This article was originally published on The Conversation.
By Stephanie Wong, Research Officer, University of Sydney; Fiona Kumfo, Senior Research Fellow, University of Sydney; and Rosalind Hutchings, PhD Candidate, University of Sydney.
When most people hear about dementia, they picture older people with memory loss. But not all types of dementia start with memory loss.
In the same way cancer can be classified as melanoma, prostate cancer or bowel cancer, dementia can also be classified into many different types. The most common type is Alzheimer’s disease, which affects the parts of the brain responsible for memory.
In other types of dementia, the first symptoms may include changes in personality and behaviour. These types of symptoms are prominent in frontotemporal dementia.
Frontotemporal dementia is a common cause of dementia in people under the age of 65. New research from our clinic has helped us to understand the common symptoms.
Individuals with frontotemporal dementia have atrophy (or shrinkage) of the frontal lobes of the brain. The frontal lobes are important for controlling voluntary behaviour, emotions and complex thought.
One carer described how her husband would inappropriately approach young women, often interrupt conversations and make offensive remarks about other people’s appearances. This was completely out of character for him.
The symptoms are diverse and can differ from person to person.
Currently there is no diagnostic test for frontotemporal dementia. So, to diagnose frontotemporal dementia we rely on careful assessment of a person’s symptoms. Six key symptoms are recognised, and individuals must show a combination of these symptoms to be diagnosed.
Family members of patients with frontotemporal dementia often find these behavioural changes more distressing and difficult to deal with than memory loss. Because these changes seem so diverse and unrelated, current research and clinical practice tend to treat each symptom separately. And the available treatments are limited in their effectiveness.
In our recent review article, we identified a common thread that links these seemingly unrelated behavioural symptoms. It appears that disinhibition, apathy, reduced empathy, overeating and repetitive actions can all be traced back to shrinking of brain areas that control goal-directed behaviour.
Goal-directed behaviour allows us to modify our actions to achieve certain goals or desires. For example, if you feel thirsty you will go to the fridge and get a drink. If you want a job promotion you will work hard and make sure you don’t offend your co-workers. If you enjoy skiing you might go on a trip to the snow.
When the brain’s goal-directed behaviour system goes awry, an individual may have difficulty choosing whether to continue eating despite feeling full, respond to another person’s distress, approach strangers or engage in their hobbies.

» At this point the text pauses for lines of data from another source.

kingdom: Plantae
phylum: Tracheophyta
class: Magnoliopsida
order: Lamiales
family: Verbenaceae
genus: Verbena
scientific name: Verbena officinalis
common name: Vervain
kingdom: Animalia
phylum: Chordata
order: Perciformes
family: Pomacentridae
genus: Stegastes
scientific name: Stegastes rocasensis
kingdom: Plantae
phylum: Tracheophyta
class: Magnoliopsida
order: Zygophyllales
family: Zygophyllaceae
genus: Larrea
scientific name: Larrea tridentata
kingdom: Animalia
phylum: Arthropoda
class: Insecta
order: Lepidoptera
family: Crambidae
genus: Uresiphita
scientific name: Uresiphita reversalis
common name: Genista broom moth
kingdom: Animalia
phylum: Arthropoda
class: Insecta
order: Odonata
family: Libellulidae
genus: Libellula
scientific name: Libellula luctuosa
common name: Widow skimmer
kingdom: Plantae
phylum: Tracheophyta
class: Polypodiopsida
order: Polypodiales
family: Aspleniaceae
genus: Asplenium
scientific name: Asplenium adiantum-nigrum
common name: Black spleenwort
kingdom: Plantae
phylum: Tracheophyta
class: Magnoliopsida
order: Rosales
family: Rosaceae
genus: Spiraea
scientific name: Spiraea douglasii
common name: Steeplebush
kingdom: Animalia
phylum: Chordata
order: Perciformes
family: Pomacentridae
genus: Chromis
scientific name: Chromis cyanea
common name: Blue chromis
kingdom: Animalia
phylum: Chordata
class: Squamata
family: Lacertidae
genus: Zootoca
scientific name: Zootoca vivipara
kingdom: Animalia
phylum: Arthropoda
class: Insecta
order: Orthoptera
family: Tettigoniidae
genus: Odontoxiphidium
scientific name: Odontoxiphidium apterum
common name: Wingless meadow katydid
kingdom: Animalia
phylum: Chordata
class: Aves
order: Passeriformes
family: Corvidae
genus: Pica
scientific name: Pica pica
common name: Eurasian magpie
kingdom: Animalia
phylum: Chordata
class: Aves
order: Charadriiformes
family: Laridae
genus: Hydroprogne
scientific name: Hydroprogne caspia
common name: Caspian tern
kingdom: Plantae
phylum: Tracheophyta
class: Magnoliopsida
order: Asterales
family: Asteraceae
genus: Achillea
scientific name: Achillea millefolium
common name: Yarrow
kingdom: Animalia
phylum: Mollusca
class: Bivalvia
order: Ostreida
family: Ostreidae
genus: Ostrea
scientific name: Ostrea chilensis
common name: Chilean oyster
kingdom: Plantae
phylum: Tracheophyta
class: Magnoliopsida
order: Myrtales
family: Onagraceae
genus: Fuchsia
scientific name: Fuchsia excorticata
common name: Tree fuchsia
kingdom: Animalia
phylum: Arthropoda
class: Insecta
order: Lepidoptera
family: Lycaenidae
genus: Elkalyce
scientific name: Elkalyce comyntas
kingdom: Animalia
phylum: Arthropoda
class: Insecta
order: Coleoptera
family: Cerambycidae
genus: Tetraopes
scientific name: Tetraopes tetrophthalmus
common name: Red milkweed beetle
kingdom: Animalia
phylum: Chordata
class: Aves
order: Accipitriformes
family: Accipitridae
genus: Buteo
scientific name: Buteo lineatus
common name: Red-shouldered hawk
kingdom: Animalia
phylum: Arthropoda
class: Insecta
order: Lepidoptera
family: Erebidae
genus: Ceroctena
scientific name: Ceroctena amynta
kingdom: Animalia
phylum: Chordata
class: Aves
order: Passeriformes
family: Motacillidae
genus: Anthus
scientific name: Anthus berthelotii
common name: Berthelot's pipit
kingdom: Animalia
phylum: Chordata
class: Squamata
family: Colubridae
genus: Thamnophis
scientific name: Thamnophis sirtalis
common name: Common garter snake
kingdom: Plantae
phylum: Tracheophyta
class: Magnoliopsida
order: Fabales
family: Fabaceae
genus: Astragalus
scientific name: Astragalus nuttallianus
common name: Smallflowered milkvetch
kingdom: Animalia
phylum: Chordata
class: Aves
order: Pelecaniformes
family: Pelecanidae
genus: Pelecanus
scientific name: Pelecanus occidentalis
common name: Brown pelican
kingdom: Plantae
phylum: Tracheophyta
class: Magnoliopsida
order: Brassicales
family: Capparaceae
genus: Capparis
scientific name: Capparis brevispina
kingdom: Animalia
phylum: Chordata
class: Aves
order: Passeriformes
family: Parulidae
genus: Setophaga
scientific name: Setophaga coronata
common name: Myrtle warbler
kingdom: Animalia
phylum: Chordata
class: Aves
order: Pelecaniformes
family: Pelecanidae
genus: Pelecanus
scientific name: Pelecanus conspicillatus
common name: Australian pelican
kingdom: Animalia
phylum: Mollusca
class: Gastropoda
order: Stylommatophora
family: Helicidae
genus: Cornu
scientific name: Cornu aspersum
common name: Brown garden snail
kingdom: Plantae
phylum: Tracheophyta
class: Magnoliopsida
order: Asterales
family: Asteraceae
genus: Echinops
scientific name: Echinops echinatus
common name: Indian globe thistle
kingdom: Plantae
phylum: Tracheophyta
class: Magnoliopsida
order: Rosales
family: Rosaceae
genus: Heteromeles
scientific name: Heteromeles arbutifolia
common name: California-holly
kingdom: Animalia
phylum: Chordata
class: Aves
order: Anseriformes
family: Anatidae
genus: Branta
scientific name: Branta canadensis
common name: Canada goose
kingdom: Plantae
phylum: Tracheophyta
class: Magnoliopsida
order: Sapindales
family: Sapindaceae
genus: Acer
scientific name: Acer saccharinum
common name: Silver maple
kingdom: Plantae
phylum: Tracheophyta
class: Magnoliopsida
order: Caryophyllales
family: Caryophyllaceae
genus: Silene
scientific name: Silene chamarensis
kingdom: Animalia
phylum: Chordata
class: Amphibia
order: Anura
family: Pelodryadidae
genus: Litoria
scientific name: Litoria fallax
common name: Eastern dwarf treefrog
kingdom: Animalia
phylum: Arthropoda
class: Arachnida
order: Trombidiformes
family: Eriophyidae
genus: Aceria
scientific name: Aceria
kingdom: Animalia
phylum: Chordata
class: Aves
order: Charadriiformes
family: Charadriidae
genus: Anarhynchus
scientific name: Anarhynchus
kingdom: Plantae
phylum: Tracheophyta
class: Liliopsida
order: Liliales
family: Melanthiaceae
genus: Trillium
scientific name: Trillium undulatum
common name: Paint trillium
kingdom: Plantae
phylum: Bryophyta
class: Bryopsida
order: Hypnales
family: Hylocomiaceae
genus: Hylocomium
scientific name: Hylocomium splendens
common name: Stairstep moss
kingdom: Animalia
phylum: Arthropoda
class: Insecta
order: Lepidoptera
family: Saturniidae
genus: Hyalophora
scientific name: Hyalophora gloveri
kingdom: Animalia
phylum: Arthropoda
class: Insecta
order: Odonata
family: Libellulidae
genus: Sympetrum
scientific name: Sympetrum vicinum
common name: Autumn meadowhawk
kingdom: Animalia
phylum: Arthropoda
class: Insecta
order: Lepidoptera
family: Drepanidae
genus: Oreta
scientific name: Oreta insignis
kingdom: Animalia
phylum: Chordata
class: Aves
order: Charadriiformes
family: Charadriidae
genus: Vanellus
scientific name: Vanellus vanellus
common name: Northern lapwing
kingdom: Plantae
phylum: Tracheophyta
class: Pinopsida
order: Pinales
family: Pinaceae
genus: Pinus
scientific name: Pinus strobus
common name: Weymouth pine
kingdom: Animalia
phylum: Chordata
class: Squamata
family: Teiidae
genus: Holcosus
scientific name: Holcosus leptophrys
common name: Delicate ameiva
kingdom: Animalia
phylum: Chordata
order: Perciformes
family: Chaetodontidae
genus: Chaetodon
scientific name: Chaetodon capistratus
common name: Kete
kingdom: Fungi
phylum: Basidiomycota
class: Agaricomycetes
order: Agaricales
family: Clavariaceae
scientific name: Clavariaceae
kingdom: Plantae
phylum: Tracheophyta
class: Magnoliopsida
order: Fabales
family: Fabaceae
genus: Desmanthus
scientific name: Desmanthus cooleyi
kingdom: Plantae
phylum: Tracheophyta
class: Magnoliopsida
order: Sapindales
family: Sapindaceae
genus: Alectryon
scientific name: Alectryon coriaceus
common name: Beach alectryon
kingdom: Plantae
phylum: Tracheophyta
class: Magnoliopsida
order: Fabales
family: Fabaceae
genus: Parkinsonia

As a result of losing goal-directed control, behaviour can become restricted and repetitive.
Where to from here?
Limited awareness of frontotemporal dementia and the diversity of its symptoms often lead to misdiagnosis or delays in diagnosis. Behavioural changes tend to be mistaken for symptoms of depression or psychiatric disorders.
Educating the general public and health professionals about the different types of dementia and the variety of symptoms is an important step in reducing the time it takes to reach a diagnosis.
In the absence of a cure, a major challenge is to develop appropriate and effective management strategies for those living with dementia. We hope this new research can help us find interventions for these often misunderstood symptoms.